A VALUABLE AND necessary effort to repeal a provision of Maryland law permitting the killing of children went down in defeat last week. The Maryland state Senate voted 26 to 21 against a measure that would have prohibited the execution of minors convicted of first-degree murder. No one of any age has been executed in Maryland since 1961, but the death penalty was reinstituted in 1978 and the first execution under the new statute could occur soon.
Even the majority of Americans who support capital punishment should be concerned by the possibility that it can be imposed on teen-agers. Dozens are on death rows now. Of the 39 states that allow the death penalty, however, 10 will not impose it on persons under 18. Some of the impetus for these exemptions stems from the efforts of the American Bar Association, which has taken no position on the general question of capital punishment but has strongly opposed its imposition on those whose crimes were committed before they were 18. Support has also come from religious groups and others -- such as the author of the Maryland bill, Sen.

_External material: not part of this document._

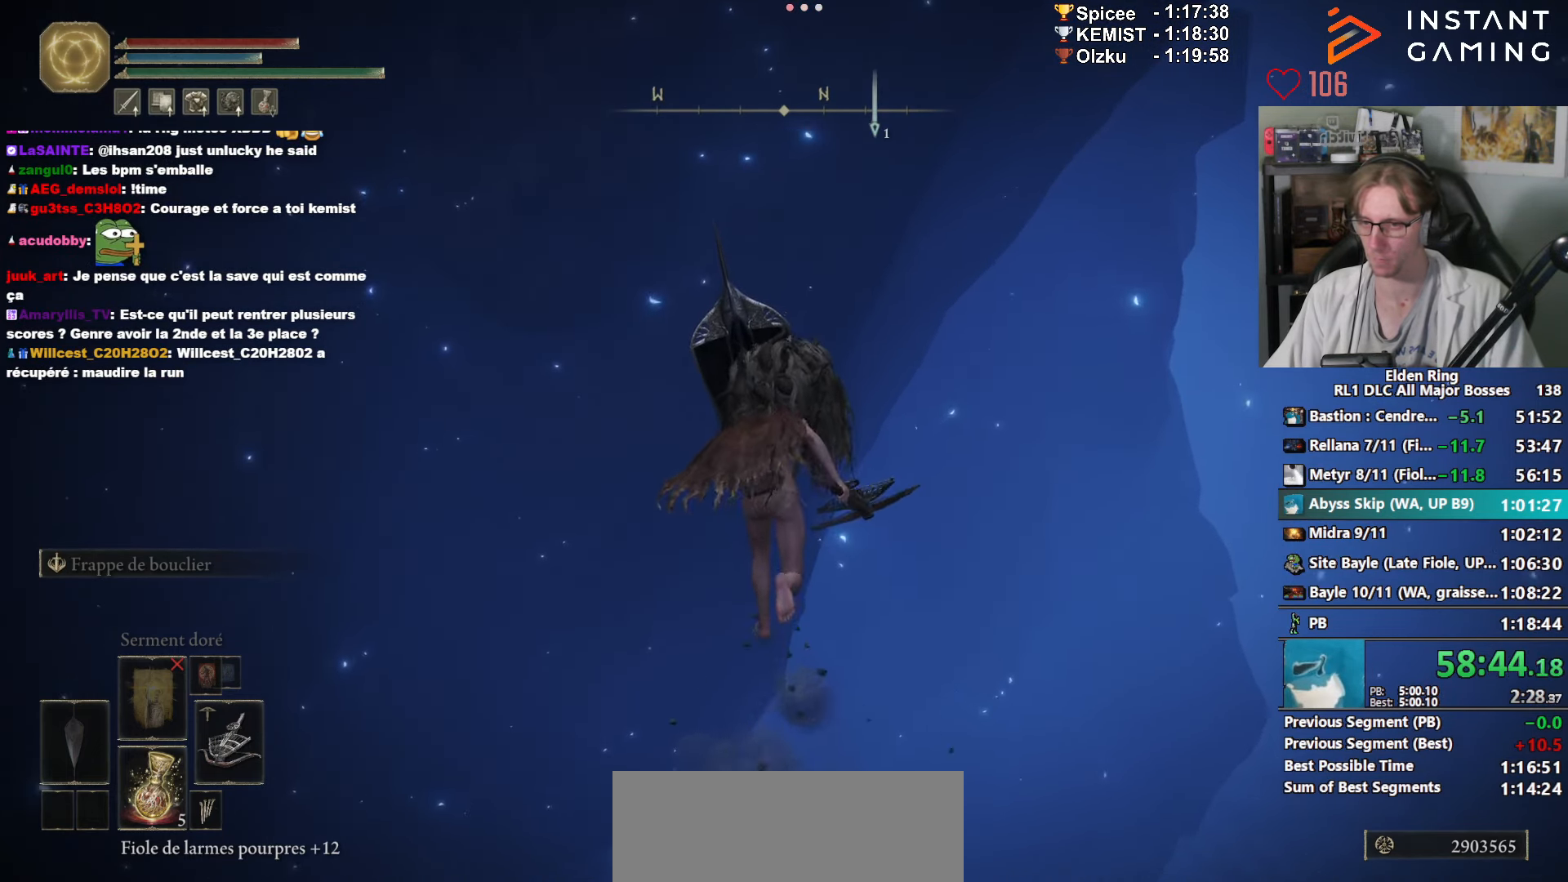
{"keys": ["space", "z"], "mouse": ["right"], "events": []}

Decatur Trotter -- who opposes the penalty under all circumstances.
It is disheartening that Maryland has chosen not to join the company of enlightened states that ban the execution of minors. One of the reasons advanced for opposing Sen. Trotter's bill is especially inexplicable -- even bizarre. Carving out an exemption, says Sen. Frederick Malkus of Cambridge, would be "an incentive to people who commit murder. (They) will say, 'If I'm going to do it, I've got to do it soon because I might be over-age.'
We've heard no evidence that in the 10 states where executions under 18 are prohibited there is a rush to murder before the fatal birthday. Concern about draft registration, maybe. Pride n being able to buy a beer or vote, perhaps. But anxiety about completing all your planned murders before the possible penalty increases? Sen. Malkus has got to be kidding.
Sen. Trotter intends to reintroduce his bill in the next session of the legislature. He is right to work against the death penalty for young people. But he needs to reconsider the provision of his bill that would require a mandatory life term without possibility of parole for a teen-ager who, under the existing law, would otherwise receive the death penalty. Mandatory life, with no parole, for a teen- ager? It is an alternative to the death sentence, but a very harsh and narrow alternative. The Maryland Senate needs to continue its review.